WHAT IS REQUIRED:
Please give, exactly as they appear below, the line with "teapot: none [257,164,315,226]" and every line after it through the final one, and nothing else.

* * * * *

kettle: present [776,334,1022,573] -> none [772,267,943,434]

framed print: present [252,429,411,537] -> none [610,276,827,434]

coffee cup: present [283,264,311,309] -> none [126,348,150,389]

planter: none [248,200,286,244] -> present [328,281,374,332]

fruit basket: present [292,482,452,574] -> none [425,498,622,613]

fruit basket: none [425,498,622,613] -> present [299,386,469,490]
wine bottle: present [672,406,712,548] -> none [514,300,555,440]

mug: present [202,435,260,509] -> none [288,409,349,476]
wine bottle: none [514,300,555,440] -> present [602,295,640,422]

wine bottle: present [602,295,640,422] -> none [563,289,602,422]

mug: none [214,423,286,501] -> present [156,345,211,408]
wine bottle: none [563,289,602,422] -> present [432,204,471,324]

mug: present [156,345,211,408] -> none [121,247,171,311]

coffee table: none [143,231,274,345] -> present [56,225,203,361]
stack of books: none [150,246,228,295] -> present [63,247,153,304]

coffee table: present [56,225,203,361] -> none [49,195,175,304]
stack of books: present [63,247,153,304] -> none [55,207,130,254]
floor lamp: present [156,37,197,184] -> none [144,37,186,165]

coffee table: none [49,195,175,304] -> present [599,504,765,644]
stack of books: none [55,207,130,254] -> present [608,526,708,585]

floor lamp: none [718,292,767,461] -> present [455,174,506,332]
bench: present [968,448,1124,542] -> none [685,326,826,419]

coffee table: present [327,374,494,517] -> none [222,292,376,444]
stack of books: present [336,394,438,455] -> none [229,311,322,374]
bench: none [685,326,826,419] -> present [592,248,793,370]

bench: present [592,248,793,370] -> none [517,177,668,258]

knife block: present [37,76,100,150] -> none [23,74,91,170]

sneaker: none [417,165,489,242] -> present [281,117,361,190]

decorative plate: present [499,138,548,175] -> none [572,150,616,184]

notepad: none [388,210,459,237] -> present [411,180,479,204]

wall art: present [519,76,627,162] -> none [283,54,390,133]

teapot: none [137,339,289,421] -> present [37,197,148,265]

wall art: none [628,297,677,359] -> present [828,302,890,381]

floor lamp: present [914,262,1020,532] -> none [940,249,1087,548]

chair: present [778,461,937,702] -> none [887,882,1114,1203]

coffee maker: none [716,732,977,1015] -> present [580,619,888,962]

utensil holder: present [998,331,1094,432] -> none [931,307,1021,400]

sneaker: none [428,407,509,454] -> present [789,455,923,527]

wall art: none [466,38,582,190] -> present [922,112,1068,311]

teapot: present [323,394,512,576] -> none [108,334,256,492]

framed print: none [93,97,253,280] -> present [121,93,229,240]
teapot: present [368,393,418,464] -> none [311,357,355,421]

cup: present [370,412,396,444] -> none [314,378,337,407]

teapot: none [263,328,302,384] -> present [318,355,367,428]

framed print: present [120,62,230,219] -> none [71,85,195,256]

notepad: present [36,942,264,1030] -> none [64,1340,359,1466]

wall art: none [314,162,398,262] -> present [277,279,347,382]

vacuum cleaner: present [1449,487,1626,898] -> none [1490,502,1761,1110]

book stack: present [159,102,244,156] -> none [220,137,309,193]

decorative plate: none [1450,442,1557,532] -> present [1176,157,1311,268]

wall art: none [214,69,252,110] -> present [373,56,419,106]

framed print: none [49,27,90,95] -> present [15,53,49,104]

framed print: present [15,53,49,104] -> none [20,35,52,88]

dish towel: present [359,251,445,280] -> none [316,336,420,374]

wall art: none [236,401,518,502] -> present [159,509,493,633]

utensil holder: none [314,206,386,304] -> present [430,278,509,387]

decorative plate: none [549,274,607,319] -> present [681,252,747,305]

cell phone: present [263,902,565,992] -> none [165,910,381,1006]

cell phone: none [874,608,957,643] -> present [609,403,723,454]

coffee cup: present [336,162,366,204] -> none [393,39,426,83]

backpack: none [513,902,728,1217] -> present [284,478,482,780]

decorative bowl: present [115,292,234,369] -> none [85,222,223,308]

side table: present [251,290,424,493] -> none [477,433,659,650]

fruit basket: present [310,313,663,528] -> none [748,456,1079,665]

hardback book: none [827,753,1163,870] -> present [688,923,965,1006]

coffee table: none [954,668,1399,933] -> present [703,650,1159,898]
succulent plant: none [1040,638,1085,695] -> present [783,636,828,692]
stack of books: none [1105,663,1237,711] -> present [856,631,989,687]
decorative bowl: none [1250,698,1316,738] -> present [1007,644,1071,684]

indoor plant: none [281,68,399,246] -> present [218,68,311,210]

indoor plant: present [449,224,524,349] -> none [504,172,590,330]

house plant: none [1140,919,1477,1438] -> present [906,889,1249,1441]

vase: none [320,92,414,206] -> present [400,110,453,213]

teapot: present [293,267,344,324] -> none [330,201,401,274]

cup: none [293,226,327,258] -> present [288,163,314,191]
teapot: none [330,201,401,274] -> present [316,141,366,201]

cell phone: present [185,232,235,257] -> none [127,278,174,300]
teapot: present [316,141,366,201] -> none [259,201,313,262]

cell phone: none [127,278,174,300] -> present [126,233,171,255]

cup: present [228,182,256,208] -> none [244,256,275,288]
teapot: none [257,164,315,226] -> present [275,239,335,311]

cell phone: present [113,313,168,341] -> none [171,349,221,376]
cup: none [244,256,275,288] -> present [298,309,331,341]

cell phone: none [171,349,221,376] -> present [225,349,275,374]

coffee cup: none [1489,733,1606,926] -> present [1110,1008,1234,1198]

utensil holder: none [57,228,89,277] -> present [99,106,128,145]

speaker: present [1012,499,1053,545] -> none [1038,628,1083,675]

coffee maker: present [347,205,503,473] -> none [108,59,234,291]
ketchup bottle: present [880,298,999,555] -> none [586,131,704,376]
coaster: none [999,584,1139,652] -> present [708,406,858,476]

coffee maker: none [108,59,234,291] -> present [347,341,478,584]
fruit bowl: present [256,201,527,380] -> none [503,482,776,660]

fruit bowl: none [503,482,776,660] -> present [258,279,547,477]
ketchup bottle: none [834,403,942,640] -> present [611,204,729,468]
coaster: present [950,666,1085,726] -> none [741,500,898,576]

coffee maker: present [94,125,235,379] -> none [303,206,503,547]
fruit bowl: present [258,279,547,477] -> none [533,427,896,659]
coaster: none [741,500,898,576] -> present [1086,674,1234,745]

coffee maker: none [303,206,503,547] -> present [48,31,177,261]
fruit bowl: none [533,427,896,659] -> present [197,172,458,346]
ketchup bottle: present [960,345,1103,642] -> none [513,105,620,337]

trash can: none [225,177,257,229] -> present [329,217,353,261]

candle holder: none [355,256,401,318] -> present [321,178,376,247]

* * * * *

RESPONSE AREA:
teapot: none [257,164,315,226] -> present [275,239,335,311]

cell phone: present [113,313,168,341] -> none [171,349,221,376]
cup: none [244,256,275,288] -> present [298,309,331,341]

cell phone: none [171,349,221,376] -> present [225,349,275,374]

coffee cup: none [1489,733,1606,926] -> present [1110,1008,1234,1198]

utensil holder: none [57,228,89,277] -> present [99,106,128,145]

speaker: present [1012,499,1053,545] -> none [1038,628,1083,675]

coffee maker: present [347,205,503,473] -> none [108,59,234,291]
ketchup bottle: present [880,298,999,555] -> none [586,131,704,376]
coaster: none [999,584,1139,652] -> present [708,406,858,476]

coffee maker: none [108,59,234,291] -> present [347,341,478,584]
fruit bowl: present [256,201,527,380] -> none [503,482,776,660]

fruit bowl: none [503,482,776,660] -> present [258,279,547,477]
ketchup bottle: none [834,403,942,640] -> present [611,204,729,468]
coaster: present [950,666,1085,726] -> none [741,500,898,576]

coffee maker: present [94,125,235,379] -> none [303,206,503,547]
fruit bowl: present [258,279,547,477] -> none [533,427,896,659]
coaster: none [741,500,898,576] -> present [1086,674,1234,745]

coffee maker: none [303,206,503,547] -> present [48,31,177,261]
fruit bowl: none [533,427,896,659] -> present [197,172,458,346]
ketchup bottle: present [960,345,1103,642] -> none [513,105,620,337]

trash can: none [225,177,257,229] -> present [329,217,353,261]

candle holder: none [355,256,401,318] -> present [321,178,376,247]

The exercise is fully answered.